Task statement: Using the data that follows, return exactly the lines from the one that contains "B u d g e t" through the one that contains "Corvallis | Christine", ends included.

........

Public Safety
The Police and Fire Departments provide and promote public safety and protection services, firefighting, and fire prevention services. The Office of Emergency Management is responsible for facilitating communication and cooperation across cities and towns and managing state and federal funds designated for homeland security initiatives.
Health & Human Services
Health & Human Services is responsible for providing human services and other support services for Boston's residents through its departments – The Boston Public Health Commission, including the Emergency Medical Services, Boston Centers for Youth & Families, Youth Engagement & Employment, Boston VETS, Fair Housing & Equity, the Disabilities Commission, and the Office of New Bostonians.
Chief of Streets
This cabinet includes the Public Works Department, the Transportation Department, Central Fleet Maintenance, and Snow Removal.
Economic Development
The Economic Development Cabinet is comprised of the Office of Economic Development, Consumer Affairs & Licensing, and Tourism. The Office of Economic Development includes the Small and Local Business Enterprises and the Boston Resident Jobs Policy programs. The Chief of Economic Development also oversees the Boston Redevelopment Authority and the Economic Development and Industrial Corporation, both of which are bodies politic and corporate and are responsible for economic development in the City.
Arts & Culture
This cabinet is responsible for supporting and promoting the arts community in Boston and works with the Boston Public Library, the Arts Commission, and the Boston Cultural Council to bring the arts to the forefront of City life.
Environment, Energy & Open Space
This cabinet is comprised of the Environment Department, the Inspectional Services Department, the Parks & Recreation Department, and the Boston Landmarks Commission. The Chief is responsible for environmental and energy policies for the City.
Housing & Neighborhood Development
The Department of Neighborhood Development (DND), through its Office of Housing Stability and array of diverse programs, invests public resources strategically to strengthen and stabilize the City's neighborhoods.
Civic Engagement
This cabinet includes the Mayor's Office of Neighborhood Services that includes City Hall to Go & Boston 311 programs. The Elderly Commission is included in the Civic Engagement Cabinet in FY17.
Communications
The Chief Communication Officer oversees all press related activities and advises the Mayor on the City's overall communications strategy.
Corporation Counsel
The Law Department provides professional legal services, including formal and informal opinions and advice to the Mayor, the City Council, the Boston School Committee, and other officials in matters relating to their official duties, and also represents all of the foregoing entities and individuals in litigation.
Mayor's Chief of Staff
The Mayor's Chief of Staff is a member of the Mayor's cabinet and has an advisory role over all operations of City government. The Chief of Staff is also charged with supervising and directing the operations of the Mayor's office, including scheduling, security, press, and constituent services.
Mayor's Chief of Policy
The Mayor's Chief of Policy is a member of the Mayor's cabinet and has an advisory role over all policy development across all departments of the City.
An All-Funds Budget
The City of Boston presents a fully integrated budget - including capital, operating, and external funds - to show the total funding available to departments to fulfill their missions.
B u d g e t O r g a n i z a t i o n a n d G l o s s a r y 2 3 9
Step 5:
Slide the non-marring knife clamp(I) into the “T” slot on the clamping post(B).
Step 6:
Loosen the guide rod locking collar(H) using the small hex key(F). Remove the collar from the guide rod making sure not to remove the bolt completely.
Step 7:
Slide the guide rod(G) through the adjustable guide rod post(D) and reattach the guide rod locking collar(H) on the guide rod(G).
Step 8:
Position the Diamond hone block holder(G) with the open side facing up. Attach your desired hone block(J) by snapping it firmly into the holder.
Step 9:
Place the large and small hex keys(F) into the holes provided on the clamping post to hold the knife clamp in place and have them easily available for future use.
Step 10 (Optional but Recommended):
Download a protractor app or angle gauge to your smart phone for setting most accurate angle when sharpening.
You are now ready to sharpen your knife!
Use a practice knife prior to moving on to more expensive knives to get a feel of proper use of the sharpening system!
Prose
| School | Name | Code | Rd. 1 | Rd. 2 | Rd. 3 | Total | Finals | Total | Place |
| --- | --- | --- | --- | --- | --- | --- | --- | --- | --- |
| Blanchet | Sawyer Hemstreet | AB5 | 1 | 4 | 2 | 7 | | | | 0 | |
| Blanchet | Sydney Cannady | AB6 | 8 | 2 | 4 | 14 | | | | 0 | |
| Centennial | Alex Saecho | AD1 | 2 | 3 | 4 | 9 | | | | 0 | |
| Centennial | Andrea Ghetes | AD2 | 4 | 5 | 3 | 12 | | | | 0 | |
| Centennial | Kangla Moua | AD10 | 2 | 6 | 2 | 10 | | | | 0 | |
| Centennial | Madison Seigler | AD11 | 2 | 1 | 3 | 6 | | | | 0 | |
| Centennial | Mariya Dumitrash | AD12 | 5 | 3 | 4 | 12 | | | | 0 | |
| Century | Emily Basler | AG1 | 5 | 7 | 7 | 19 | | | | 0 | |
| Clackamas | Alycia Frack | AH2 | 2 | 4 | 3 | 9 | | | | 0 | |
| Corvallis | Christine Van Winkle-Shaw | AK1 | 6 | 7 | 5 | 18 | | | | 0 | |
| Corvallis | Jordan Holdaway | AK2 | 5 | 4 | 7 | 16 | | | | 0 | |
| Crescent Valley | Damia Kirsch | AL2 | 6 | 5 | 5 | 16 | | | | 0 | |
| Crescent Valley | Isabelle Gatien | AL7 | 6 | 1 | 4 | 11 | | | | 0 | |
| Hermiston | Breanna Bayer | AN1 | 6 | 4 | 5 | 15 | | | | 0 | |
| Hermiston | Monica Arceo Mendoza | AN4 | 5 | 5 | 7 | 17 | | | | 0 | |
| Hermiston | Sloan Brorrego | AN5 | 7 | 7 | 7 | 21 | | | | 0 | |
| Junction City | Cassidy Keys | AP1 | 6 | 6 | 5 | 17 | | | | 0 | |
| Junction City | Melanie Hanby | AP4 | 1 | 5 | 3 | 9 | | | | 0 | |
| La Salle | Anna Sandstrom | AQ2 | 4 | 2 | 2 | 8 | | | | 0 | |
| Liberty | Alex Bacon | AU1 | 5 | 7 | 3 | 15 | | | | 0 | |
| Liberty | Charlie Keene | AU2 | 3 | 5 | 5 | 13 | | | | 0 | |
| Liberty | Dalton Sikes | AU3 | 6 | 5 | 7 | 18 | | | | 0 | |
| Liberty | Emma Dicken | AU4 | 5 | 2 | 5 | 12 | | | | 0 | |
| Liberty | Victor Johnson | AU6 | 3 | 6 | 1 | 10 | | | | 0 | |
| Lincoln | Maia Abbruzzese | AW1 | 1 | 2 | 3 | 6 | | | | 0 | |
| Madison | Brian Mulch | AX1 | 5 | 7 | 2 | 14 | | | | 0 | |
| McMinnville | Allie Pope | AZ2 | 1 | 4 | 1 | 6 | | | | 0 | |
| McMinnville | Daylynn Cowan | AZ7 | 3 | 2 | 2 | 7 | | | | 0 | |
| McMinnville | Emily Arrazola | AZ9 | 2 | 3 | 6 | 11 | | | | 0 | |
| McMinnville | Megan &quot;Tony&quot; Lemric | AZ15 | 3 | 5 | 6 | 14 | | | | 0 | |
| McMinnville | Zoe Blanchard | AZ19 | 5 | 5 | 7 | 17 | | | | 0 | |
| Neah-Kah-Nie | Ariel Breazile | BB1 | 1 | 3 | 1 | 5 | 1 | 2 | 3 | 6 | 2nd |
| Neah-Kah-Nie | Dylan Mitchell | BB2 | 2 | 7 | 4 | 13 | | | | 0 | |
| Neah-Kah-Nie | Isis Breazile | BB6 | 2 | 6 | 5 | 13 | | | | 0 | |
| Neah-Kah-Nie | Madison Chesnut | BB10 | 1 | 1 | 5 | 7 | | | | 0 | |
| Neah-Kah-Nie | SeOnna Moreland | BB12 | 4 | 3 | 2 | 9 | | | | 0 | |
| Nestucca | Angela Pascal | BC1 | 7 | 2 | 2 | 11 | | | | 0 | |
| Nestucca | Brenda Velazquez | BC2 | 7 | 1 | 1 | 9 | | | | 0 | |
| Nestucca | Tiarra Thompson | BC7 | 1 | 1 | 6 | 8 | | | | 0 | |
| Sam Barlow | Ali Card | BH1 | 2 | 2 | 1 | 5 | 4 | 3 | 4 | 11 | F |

........

Result:
B u d g e t O r g a n i z a t i o n a n d G l o s s a r y 2 3 9
Step 5:
Slide the non-marring knife clamp(I) into the “T” slot on the clamping post(B).
Step 6:
Loosen the guide rod locking collar(H) using the small hex key(F). Remove the collar from the guide rod making sure not to remove the bolt completely.
Step 7:
Slide the guide rod(G) through the adjustable guide rod post(D) and reattach the guide rod locking collar(H) on the guide rod(G).
Step 8:
Position the Diamond hone block holder(G) with the open side facing up. Attach your desired hone block(J) by snapping it firmly into the holder.
Step 9:
Place the large and small hex keys(F) into the holes provided on the clamping post to hold the knife clamp in place and have them easily available for future use.
Step 10 (Optional but Recommended):
Download a protractor app or angle gauge to your smart phone for setting most accurate angle when sharpening.
You are now ready to sharpen your knife!
Use a practice knife prior to moving on to more expensive knives to get a feel of proper use of the sharpening system!
Prose
| School | Name | Code | Rd. 1 | Rd. 2 | Rd. 3 | Total | Finals | Total | Place |
| --- | --- | --- | --- | --- | --- | --- | --- | --- | --- |
| Blanchet | Sawyer Hemstreet | AB5 | 1 | 4 | 2 | 7 | | | | 0 | |
| Blanchet | Sydney Cannady | AB6 | 8 | 2 | 4 | 14 | | | | 0 | |
| Centennial | Alex Saecho | AD1 | 2 | 3 | 4 | 9 | | | | 0 | |
| Centennial | Andrea Ghetes | AD2 | 4 | 5 | 3 | 12 | | | | 0 | |
| Centennial | Kangla Moua | AD10 | 2 | 6 | 2 | 10 | | | | 0 | |
| Centennial | Madison Seigler | AD11 | 2 | 1 | 3 | 6 | | | | 0 | |
| Centennial | Mariya Dumitrash | AD12 | 5 | 3 | 4 | 12 | | | | 0 | |
| Century | Emily Basler | AG1 | 5 | 7 | 7 | 19 | | | | 0 | |
| Clackamas | Alycia Frack | AH2 | 2 | 4 | 3 | 9 | | | | 0 | |
| Corvallis | Christine Van Winkle-Shaw | AK1 | 6 | 7 | 5 | 18 | | | | 0 | |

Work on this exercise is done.